Early detection, however, has played a tremendous role in saving lives and allowing many people to live cancer free for years after initial diagnosis.

According to the American Cancer Society, an estimated 90 out of 100 women survive breast cancer for five years or more after being diagnosed thanks to early detection.

A big part of early detection involves educating the public through ongoing outreach.

In 1985, the American Cancer Society began a substantial educational outreach campaign and dedicated the month of October to breast cancer awareness.

Since then, the American Cancer Society, health care providers, public health agencies and others have worked to raise awareness to improve the rates of early detection and reduce the deaths due to breast cancer every October with Breast Cancer Awareness Month.

One of the first steps to early detection is regular mammograms.

Most health care providers recommend women have a mammogram each year.

Doctors recommend those with a family history of breast cancer should start getting mammograms at an earlier age and have them performed more often.

While certain risk factors cannot be changed, there are other steps which can be taken to reduce the risk including staying physically active, maintaining a healthy weight post-menopause and being informed about lifestyle choices.

It is also important to perform self-exams throughout the year.

Although it is rare, men can also have breast cancer.

NYSDOH offers free breast, cervical and colorectal cancer screening to eligible, uninsured and underinsured men and women through Cancer Services Program partnerships in every county and borough in New York State.

To connect to free breast, cervical or colorectal cancer screening, diagnostic, treatment and support services in your community, call 1-866-442-2262.

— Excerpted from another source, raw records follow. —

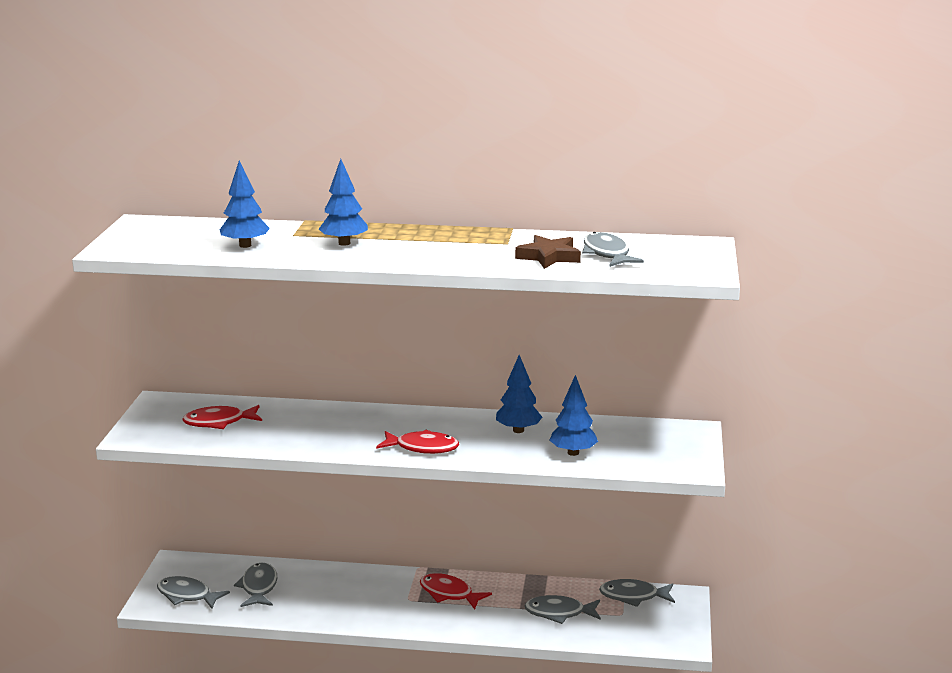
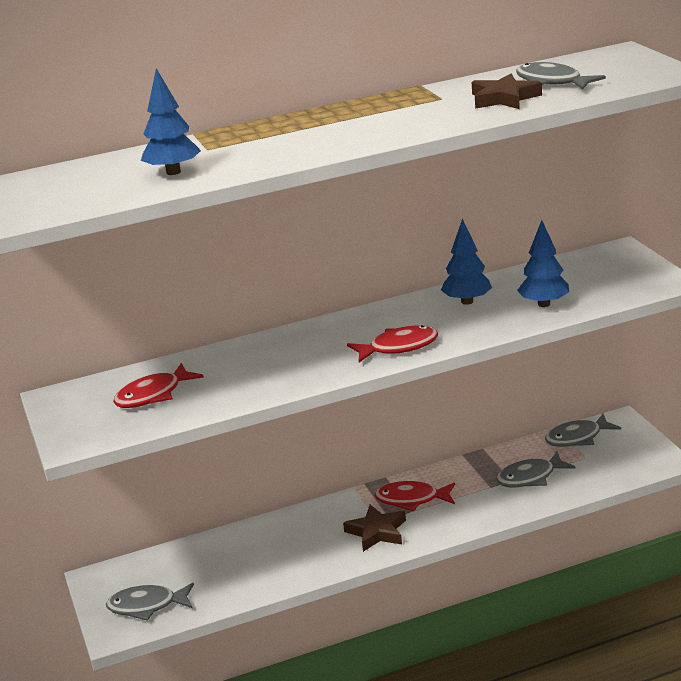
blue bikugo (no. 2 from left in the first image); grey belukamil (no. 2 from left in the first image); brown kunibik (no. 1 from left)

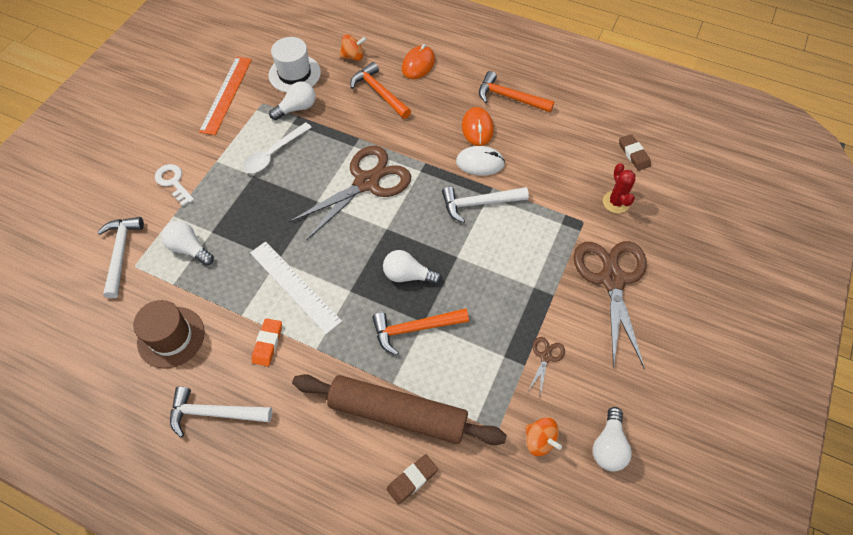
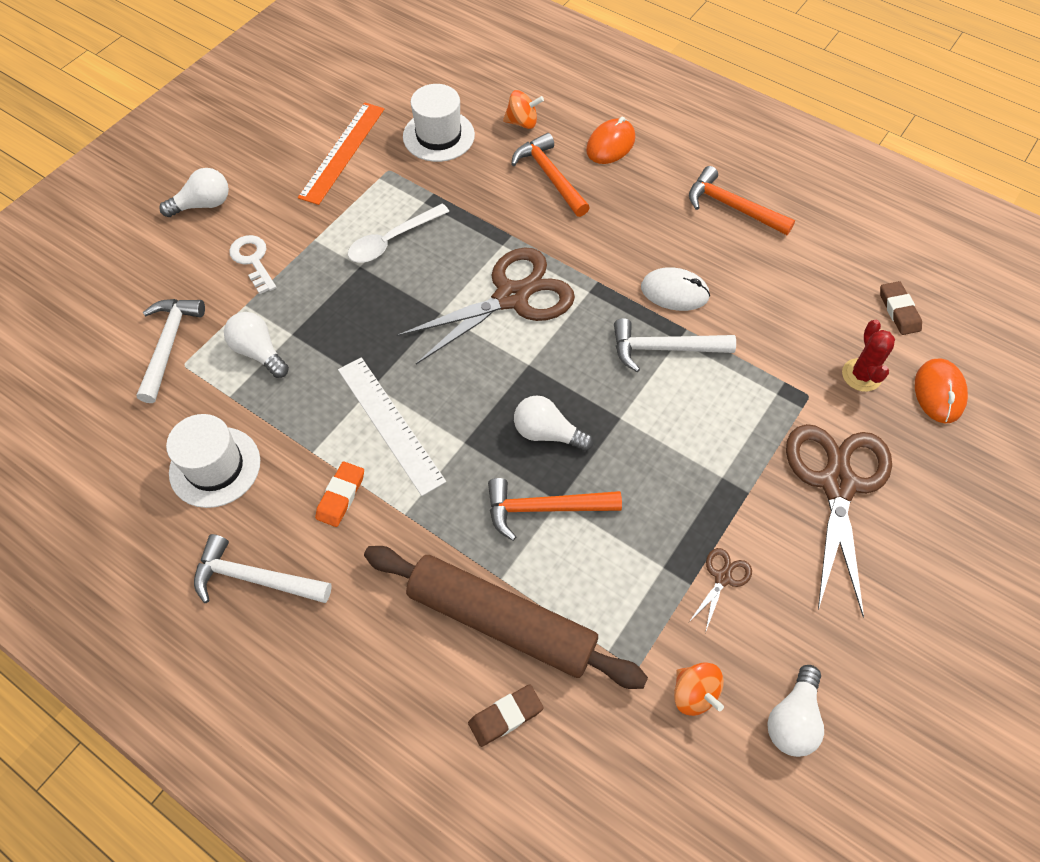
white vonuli (no. 1 from left); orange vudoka (no. 2 from left); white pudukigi (no. 1 from left)

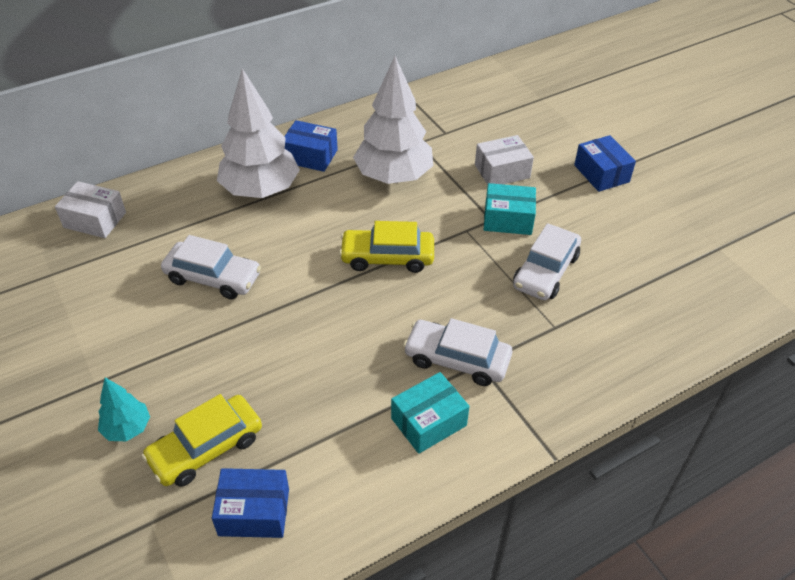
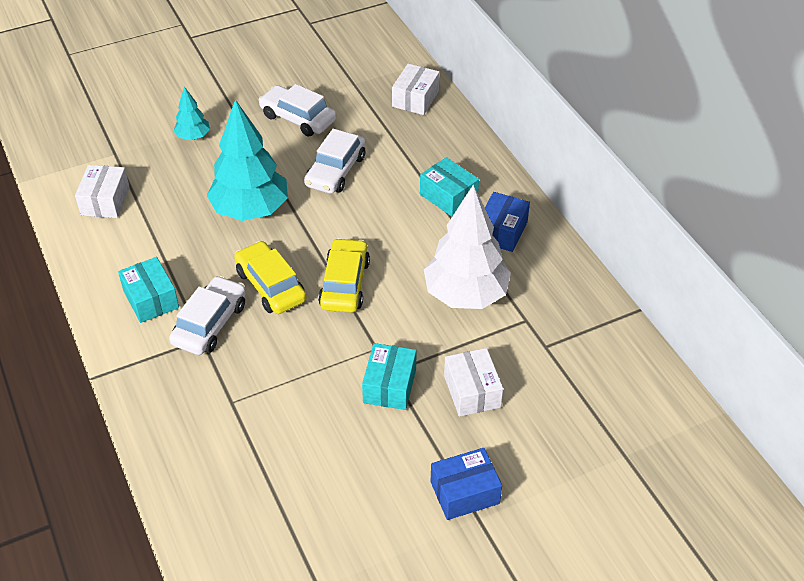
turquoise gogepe (no. 3 from left); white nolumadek (no. 2 from left); yellow nolumadek (no. 1 from left); white gogepe (no. 1 from left); turquoise bikugo (no. 2 from left)

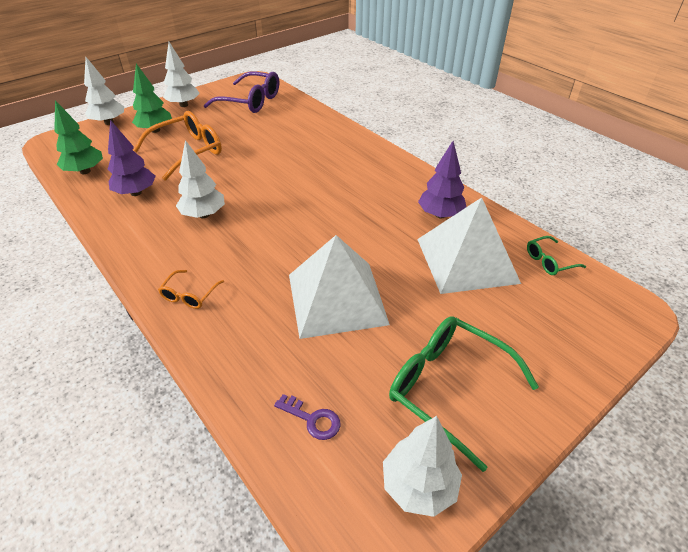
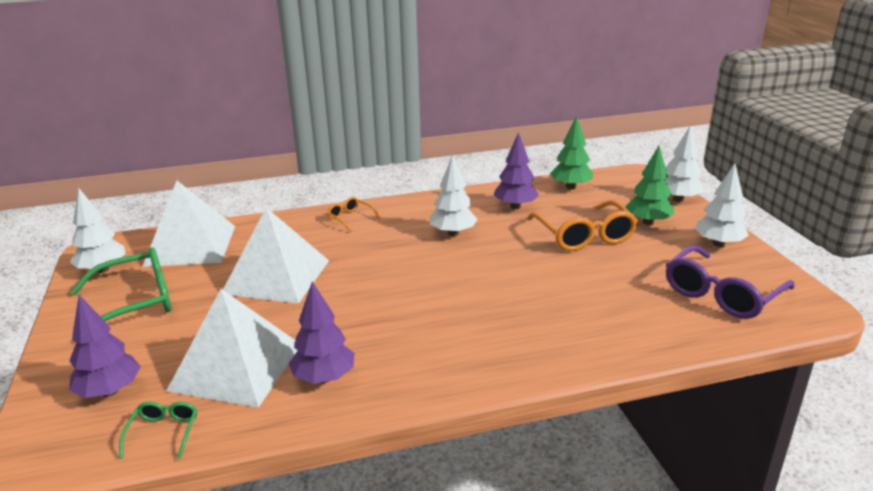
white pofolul (no. 1 from left); purple bikugo (no. 1 from left)

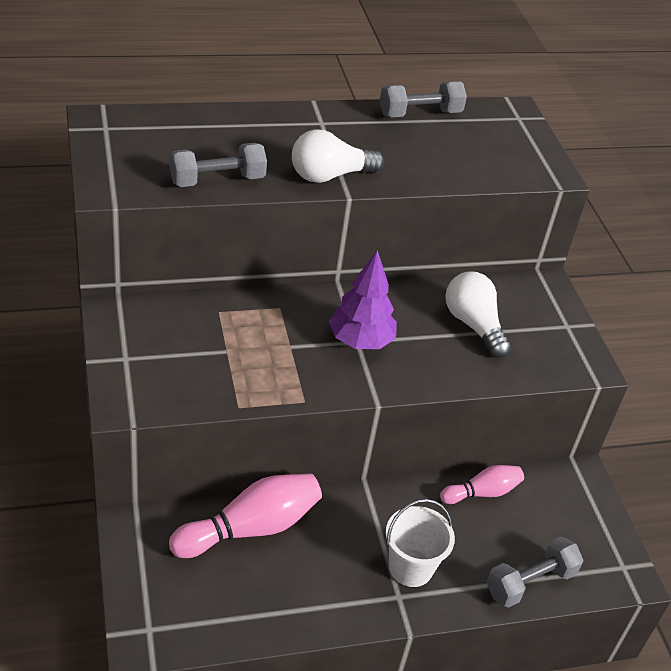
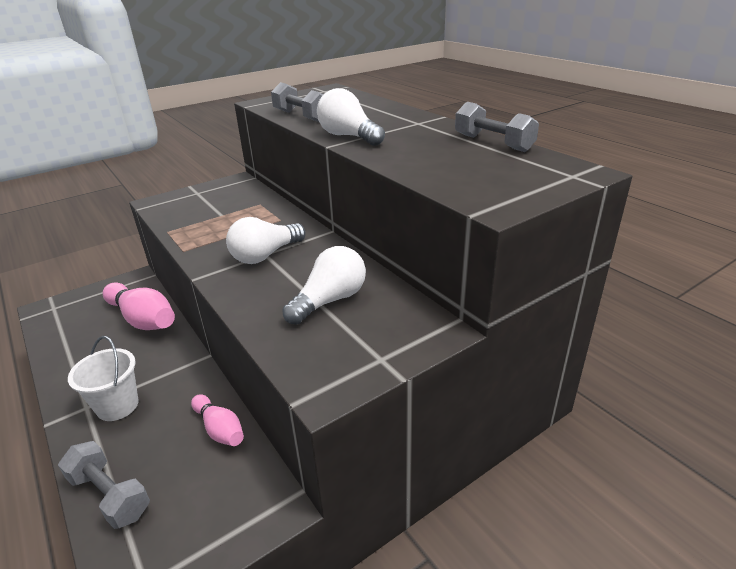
white vonuli (no. 1 from left)

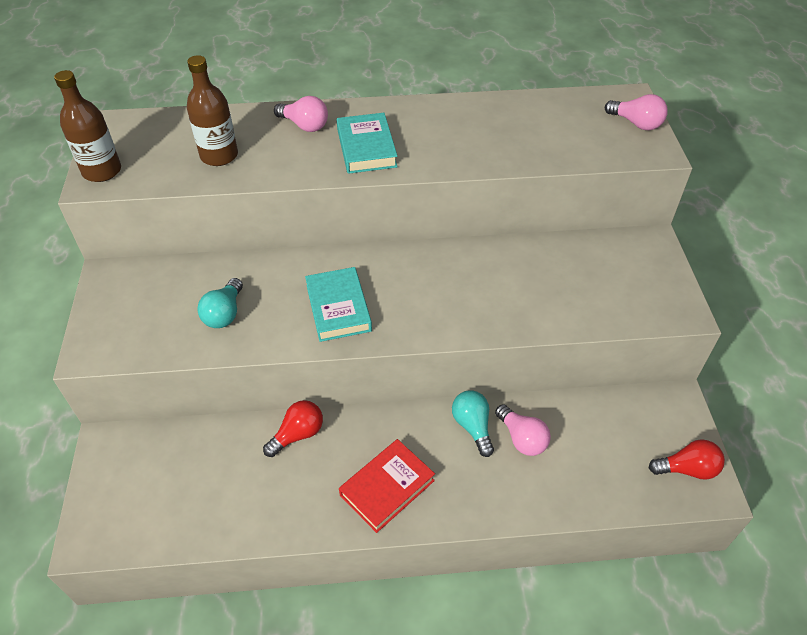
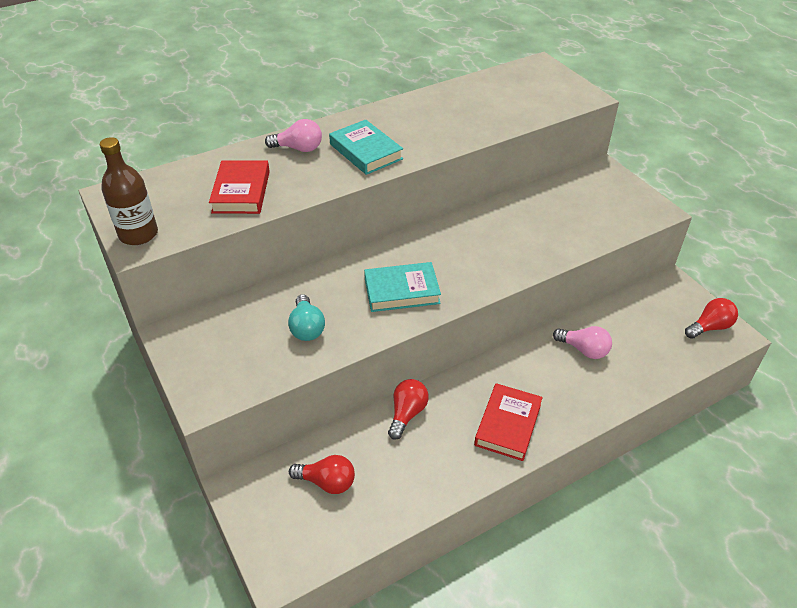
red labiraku (no. 1 from left); pink vonuli (no. 3 from left in the first image); turquoise labiraku (no. 2 from left); turquoise vonuli (no. 2 from left in the first image); red vonuli (no. 1 from left)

In addition to linking individuals to health care screenings, NYSDOH maintains updated statistics on cancer and links to information which can be found at https://www.health.ny.gov/statistics/cancer/registry/abouts/breast.htm.

Another valuable resource is the Adelphi NYS Breast Cancer Hotline and Support program which has been in existence for almost 30 years and provides many vital services, including helping women find accredited mammography facilities.

In addition to help with services, it offers emotional support from trained volunteers, most of whom are breast cancer survivors.

For information or to contact the hotline, call (800) 877-8077 or visit www.adelphi.edu/nysbreastcancer.

Breast cancer touches so many lives – from the one who is diagnosed to the caring people around them.

It is estimated that one in eight women will develop breast cancer during her life.

It is important to take the time to be screened and in doing so, the life you save may be your own.